───── RECORDS FOR THE TASK ─────

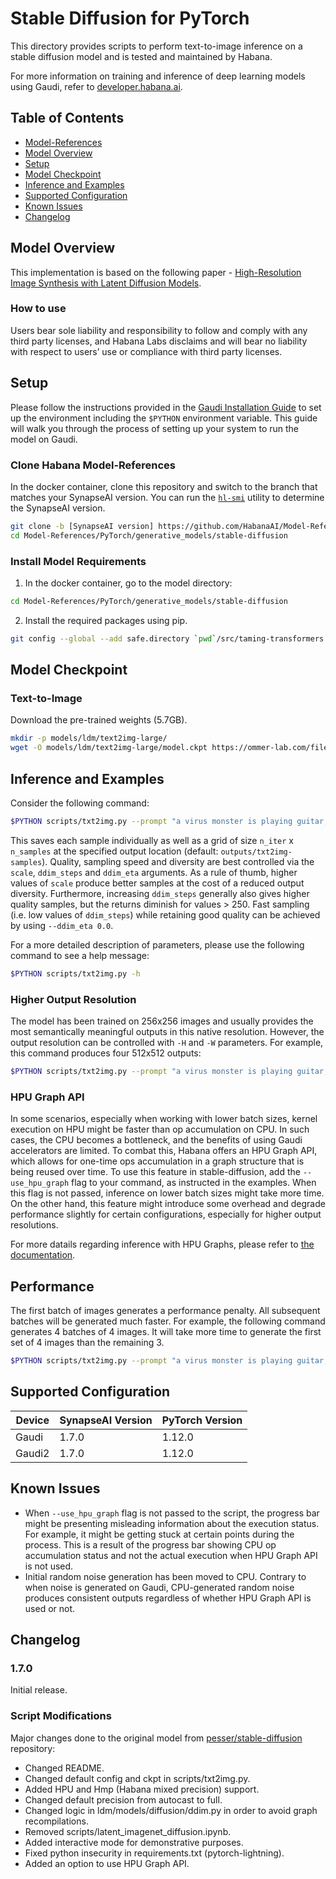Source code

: # Stable Diffusion for PyTorch

This directory provides scripts to perform text-to-image inference on a stable diffusion model and is tested and maintained by Habana.

For more information on training and inference of deep learning models using Gaudi, refer to [developer.habana.ai](https://developer.habana.ai/resources/).

## Table of Contents

* [Model-References](../../../README.md)
* [Model Overview](#model-overview)
* [Setup](#setup)
* [Model Checkpoint](#model-checkpoint)
* [Inference and Examples](#inference-and-examples)
* [Supported Configuration](#supported-configuration)
* [Known Issues](#known-issues)
* [Changelog](#changelog)

## Model Overview
This implementation is based on the following paper - [High-Resolution Image Synthesis with Latent Diffusion Models](https://arxiv.org/abs/2112.10752).

### How to use
Users bear sole liability and responsibility to follow and comply with any third party licenses, and Habana Labs disclaims and will bear no liability with respect to users’ use or compliance with third party licenses.

## Setup
Please follow the instructions provided in the [Gaudi Installation Guide](https://docs.habana.ai/en/latest/Installation_Guide/index.html) to set up the environment including the `$PYTHON` environment variable.
This guide will walk you through the process of setting up your system to run the model on Gaudi.

### Clone Habana Model-References
In the docker container, clone this repository and switch to the branch that matches your SynapseAI version.
You can run the [`hl-smi`](https://docs.habana.ai/en/latest/System_Management_Tools_Guide/System_Management_Tools.html#hl-smi-utility-options) utility to determine the SynapseAI version.
```bash
git clone -b [SynapseAI version] https://github.com/HabanaAI/Model-References
cd Model-References/PyTorch/generative_models/stable-diffusion
```

### Install Model Requirements
1. In the docker container, go to the model directory:
```bash
cd Model-References/PyTorch/generative_models/stable-diffusion
```

2. Install the required packages using pip.
```bash
git config --global --add safe.directory `pwd`/src/taming-transformers && git config --global --add safe.directory `pwd`/src/clip && pip install -r requirements.txt
```

## Model Checkpoint
### Text-to-Image
Download the pre-trained weights (5.7GB).
```bash
mkdir -p models/ldm/text2img-large/
wget -O models/ldm/text2img-large/model.ckpt https://ommer-lab.com/files/latent-diffusion/nitro/txt2img-f8-large/model.ckpt
```

## Inference and Examples
Consider the following command:
```bash
$PYTHON scripts/txt2img.py --prompt "a virus monster is playing guitar, oil on canvas" --ddim_eta 0.0 --n_samples 16 --n_rows 4 --n_iter 1 --scale 5.0  --ddim_steps 50 --device 'hpu' --precision hmp --use_hpu_graph
```

This saves each sample individually as well as a grid of size `n_iter` x `n_samples` at the specified output location (default: `outputs/txt2img-samples`).
Quality, sampling speed and diversity are best controlled via the `scale`, `ddim_steps` and `ddim_eta` arguments.
As a rule of thumb, higher values of `scale` produce better samples at the cost of a reduced output diversity.
Furthermore, increasing `ddim_steps` generally also gives higher quality samples, but the returns diminish for values > 250.
Fast sampling (i.e. low values of `ddim_steps`) while retaining good quality can be achieved by using `--ddim_eta 0.0`.

For a more detailed description of parameters, please use the following command to see a help message:
```bash
$PYTHON scripts/txt2img.py -h
```

### Higher Output Resolution
The model has been trained on 256x256 images and usually provides the most semantically meaningful outputs in this native resolution.
However, the output resolution can be controlled with `-H` and `-W` parameters.
For example, this command produces four 512x512 outputs:
```bash
$PYTHON scripts/txt2img.py --prompt "a virus monster is playing guitar, oil on canvas" --ddim_eta 0.0 --n_samples 4 --n_iter 1 --scale 5.0  --ddim_steps 50 --device 'hpu' --precision hmp --H 512 --W 512 --use_hpu_graph
```

### HPU Graph API
In some scenarios, especially when working with lower batch sizes, kernel execution on HPU might be faster than op accumulation on CPU.
In such cases, the CPU becomes a bottleneck, and the benefits of using Gaudi accelerators are limited.
To combat this, Habana offers an HPU Graph API, which allows for one-time ops accumulation in a graph structure that is being reused over time.
To use this feature in stable-diffusion, add the `--use_hpu_graph` flag to your command, as instructed in the examples.
When this flag is not passed, inference on lower batch sizes might take more time.
On the other hand, this feature might introduce some overhead and degrade performance slightly for certain configurations, especially for higher output resolutions.

For more datails regarding inference with HPU Graphs, please refer to [the documentation](https://docs.habana.ai/en/latest/PyTorch/Inference_on_Gaudi/Gaudi_Inference.html#run-inference-using-hpu-graphs).

## Performance
The first batch of images generates a performance penalty.
All subsequent batches will be generated much faster.
For example, the following command generates 4 batches of 4 images.
It will take more time to generate the first set of 4 images than the remaining 3.
```bash
$PYTHON scripts/txt2img.py --prompt "a virus monster is playing guitar, oil on canvas" --ddim_eta 0.0 --n_samples 4 --n_iter 4 --scale 5.0  --ddim_steps 50 --device 'hpu' --precision hmp --use_hpu_graph
```

## Supported Configuration
| Device  | SynapseAI Version | PyTorch Version |
|---------|-------------------|-----------------|
| Gaudi   | 1.7.0             | 1.12.0          |
| Gaudi2  | 1.7.0             | 1.12.0          |

## Known Issues
* When `--use_hpu_graph` flag is not passed to the script, the progress bar might be presenting misleading information about the execution status.
For example, it might be getting stuck at certain points during the process.
This is a result of the progress bar showing CPU op accumulation status and not the actual execution when HPU Graph API is not used.
* Initial random noise generation has been moved to CPU.
Contrary to when noise is generated on Gaudi, CPU-generated random noise produces consistent outputs regardless of whether HPU Graph API is used or not.

## Changelog
### 1.7.0
Initial release.

### Script Modifications
Major changes done to the original model from [pesser/stable-diffusion](https://github.com/pesser/stable-diffusion/commit/a166aa7fbf578f41f855efeab2e14001d6732563) repository:
* Changed README.
* Changed default config and ckpt in scripts/txt2img.py.
* Added HPU and Hmp (Habana mixed precision) support.
* Changed default precision from autocast to full.
* Changed logic in ldm/models/diffusion/ddim.py in order to avoid graph recompilations.
* Removed scripts/latent_imagenet_diffusion.ipynb.
* Added interactive mode for demonstrative purposes.
* Fixed python insecurity in requirements.txt (pytorch-lightning).
* Added an option to use HPU Graph API.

─────

Copy out, in full, each line above that has the word "provides" in it.

• REPLY
This directory provides scripts to perform text-to-image inference on a stable diffusion model and is tested and maintained by Habana.
The model has been trained on 256x256 images and usually provides the most semantically meaningful outputs in this native resolution.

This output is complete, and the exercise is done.